London, March 14 : Now, Mozart lovers will be able to admire the true face of their idol, thanks to a leading professor of music history who has identified two previously-unknown oil portraits of the maestro painted from life.
So far, Wolfgang Amadeus Mozart has been represented in curled wig, embroidered red tunic and lace ruff stares, but its was not yet known what he looked like.
The paintings were identified by Cliff Eisen, Professor of music history at King's College London, who has found documentary evidence that links them to letters written by Mozart and his father, Leopold.
One of the two paintings was painted in 1783, during the composer's early years in Vienna when he was in cheerful mood after his marriage to Constanze.
Painted by imperial court painter Joseph Hickel, the art measures about 19in by 14in, and is now considered so significant that it has been insured for 2 million pounds.
Professor Eisen has linked the unique red coat with mother-of-pearl worn by the subject of the 1783 portrait to a letter that Mozart sent to one of his patrons, Baroness Martha Elisabeth von Waldstatten, in 1782.

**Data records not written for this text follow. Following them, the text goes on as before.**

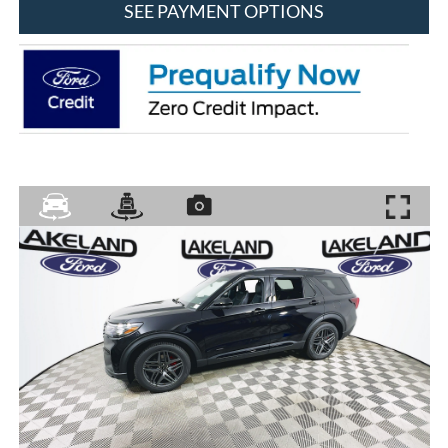
SEE PAYMENT OPTIONS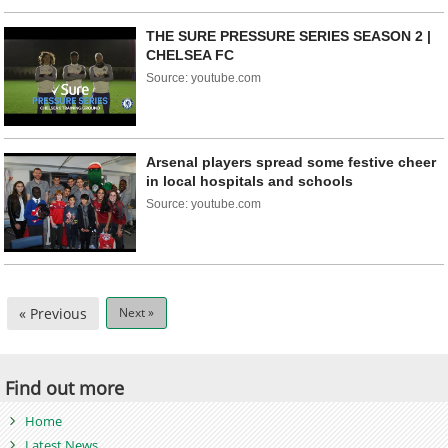
THE SURE PRESSURE SERIES SEASON 2 |
CHELSEA FC
Source: youtube.com
Arsenal players spread some festive cheer
in local hospitals and schools
Source: youtube.com
« Previous
Next »
Find out more
Home
Latest News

"As for the beautiful red coat that tickles my fancy so dreadfully, I'd be grateful if you could let me know where I can get it and how much it costs, as I've forgotten. I was so taken by its beauty that I didn't notice the price. I really must have a coat like that, as it's worth it just for the buttons that I've been hankering after for some time. They're mother-of-pearl with some white stones round the edge and a beautiful yellow stone in the centre," Mozart wrote in the letter.
Shortly afterwards, he wrote again "to thank your Grace for having immediately taken so much trouble over the beautiful coat."
The second painting shows the child prodigy composer with his sister Nannerl, around 1764, when he was about eight.
It features Mozart with his sister wearing graceful English clothes that their father mentioned in letters, noting how well his children looked in them.
Both the works, which will be unveiled at a London conference, were obtained by an American collector from descendants of Johann Lorenz Hagenauer, Leopold's close friend, banker and landlord.
"Considering their professional and personal relations, it is only to be expected, perhaps, that some items once owned by the Mozarts, or items that passed through their hands, might have ended up with the Hagenauers," Times Online quoted Professor Eisen, as saying.